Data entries
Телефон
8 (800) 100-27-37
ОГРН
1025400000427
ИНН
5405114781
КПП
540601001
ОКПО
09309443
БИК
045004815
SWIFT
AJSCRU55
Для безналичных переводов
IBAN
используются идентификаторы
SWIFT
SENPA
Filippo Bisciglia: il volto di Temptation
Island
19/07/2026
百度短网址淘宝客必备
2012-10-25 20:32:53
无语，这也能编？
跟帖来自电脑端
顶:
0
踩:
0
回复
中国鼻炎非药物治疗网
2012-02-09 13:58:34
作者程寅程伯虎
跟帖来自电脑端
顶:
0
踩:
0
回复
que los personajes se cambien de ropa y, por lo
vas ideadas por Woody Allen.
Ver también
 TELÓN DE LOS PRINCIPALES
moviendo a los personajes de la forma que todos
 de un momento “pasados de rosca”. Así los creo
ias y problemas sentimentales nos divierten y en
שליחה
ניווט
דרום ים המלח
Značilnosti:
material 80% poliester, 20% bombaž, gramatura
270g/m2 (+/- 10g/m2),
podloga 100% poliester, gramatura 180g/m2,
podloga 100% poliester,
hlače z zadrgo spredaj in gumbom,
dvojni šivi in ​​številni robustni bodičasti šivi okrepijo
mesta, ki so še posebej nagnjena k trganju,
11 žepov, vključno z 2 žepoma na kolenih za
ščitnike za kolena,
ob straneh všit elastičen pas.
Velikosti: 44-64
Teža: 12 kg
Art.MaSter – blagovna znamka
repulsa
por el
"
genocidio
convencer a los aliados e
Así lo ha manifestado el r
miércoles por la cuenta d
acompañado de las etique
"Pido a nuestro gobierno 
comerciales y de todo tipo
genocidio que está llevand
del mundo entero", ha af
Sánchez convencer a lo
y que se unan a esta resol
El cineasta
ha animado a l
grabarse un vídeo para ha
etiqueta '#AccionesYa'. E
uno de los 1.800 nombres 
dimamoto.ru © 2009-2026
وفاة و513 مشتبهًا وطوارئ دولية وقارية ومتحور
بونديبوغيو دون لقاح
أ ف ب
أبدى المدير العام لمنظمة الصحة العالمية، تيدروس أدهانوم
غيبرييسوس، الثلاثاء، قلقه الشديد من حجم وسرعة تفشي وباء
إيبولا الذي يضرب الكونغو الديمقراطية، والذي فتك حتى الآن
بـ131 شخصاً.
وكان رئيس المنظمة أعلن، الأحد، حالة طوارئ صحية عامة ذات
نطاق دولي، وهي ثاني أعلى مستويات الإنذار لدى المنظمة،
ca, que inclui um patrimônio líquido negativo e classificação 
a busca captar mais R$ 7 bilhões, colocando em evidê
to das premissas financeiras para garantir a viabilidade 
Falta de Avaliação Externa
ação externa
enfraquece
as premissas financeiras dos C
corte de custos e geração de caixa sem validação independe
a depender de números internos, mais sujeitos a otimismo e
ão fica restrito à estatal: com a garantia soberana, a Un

• Task item: The first line of the entries above and every line after it, up to and including the line with "2012-10-25 20:32:53", should be set down exactly.

• Output:
Телефон
8 (800) 100-27-37
ОГРН
1025400000427
ИНН
5405114781
КПП
540601001
ОКПО
09309443
БИК
045004815
SWIFT
AJSCRU55
Для безналичных переводов
IBAN
используются идентификаторы
SWIFT
SENPA
Filippo Bisciglia: il volto di Temptation
Island
19/07/2026
百度短网址淘宝客必备
2012-10-25 20:32:53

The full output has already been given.